Required action: Copy out every one of the following records word for word, without changing anything.

Stored records from a collection:
====================

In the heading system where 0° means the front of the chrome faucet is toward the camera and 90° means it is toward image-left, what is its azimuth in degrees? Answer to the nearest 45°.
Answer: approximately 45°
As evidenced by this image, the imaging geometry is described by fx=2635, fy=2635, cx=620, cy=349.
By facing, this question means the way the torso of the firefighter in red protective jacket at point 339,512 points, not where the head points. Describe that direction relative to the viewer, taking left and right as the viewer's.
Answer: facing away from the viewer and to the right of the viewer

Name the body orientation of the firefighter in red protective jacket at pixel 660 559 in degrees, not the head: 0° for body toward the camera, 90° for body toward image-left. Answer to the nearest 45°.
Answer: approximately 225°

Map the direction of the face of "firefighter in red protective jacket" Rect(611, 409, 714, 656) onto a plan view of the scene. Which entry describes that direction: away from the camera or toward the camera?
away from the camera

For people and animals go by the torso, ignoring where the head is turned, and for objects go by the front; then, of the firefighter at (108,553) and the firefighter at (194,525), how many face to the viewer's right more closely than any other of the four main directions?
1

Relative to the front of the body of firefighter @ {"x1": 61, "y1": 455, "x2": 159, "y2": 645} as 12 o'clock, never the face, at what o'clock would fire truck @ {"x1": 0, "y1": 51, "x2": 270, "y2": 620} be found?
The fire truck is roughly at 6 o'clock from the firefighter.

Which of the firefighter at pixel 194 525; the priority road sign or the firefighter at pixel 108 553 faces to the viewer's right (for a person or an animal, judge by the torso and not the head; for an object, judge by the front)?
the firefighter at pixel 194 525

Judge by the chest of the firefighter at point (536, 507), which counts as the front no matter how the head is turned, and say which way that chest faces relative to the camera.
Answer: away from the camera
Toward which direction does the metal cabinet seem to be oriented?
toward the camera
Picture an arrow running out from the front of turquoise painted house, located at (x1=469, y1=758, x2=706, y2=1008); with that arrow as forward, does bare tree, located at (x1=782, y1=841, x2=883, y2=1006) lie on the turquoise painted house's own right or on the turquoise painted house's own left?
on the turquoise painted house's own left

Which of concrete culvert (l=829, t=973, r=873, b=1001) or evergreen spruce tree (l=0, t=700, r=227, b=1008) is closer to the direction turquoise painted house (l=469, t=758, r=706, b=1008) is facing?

====================

Answer box:
In the heading system where 0° means the front of the chrome faucet is toward the camera and 90° means it is toward image-left, what is its azimuth in degrees? Answer to the nearest 45°.
Answer: approximately 45°
As evidenced by this image, the imaging geometry is described by fx=2635, fy=2635, cx=620, cy=349.
By facing, this question means the way the torso of the firefighter in red protective jacket at point 339,512 points, not where the head points. Describe that direction relative to the viewer, taking left and right as the viewer's.
Answer: facing away from the viewer and to the right of the viewer

Name the body orientation of the firefighter in red protective jacket at pixel 660 559 in degrees, not the head: 0° for body toward the camera, 90° for body toward image-left. Answer to the nearest 45°.
Answer: approximately 225°

Map the direction of the face of "firefighter in red protective jacket" Rect(611, 409, 714, 656) onto a plan view of the scene. Which entry describes that direction: away from the camera or toward the camera?
away from the camera

For people and animals go by the torso, ignoring where the head is turned, and for objects go by the front; then, of the firefighter at (108,553) and the firefighter at (194,525), how many face to the viewer's right more closely than any other of the four main directions?
1

Relative to the front of the body of firefighter @ {"x1": 61, "y1": 455, "x2": 159, "y2": 645} as 12 o'clock, never the face, at what o'clock would fire truck @ {"x1": 0, "y1": 51, "x2": 270, "y2": 620} be found?
The fire truck is roughly at 6 o'clock from the firefighter.

Which of the firefighter at pixel 194 525; the priority road sign or the firefighter at pixel 108 553 faces to the viewer's right (for a person or an animal, judge by the torso and not the head; for an object, judge by the front)?
the firefighter at pixel 194 525

Judge by the chest of the firefighter at point (536, 507), which counts as the front no matter how the head is turned, and say which way that chest faces relative to the camera.
Answer: away from the camera
Toward which direction does the metal cabinet seem to be oriented?
toward the camera
Picture an arrow running out from the front of turquoise painted house, located at (x1=469, y1=758, x2=706, y2=1008); with that arrow as forward, does bare tree, located at (x1=782, y1=841, x2=883, y2=1006) lie on the turquoise painted house's own right or on the turquoise painted house's own left?
on the turquoise painted house's own left

Which of concrete culvert (l=829, t=973, r=873, b=1001) or evergreen spruce tree (l=0, t=700, r=227, b=1008) is closer to the direction turquoise painted house (l=469, t=758, r=706, b=1008) is facing?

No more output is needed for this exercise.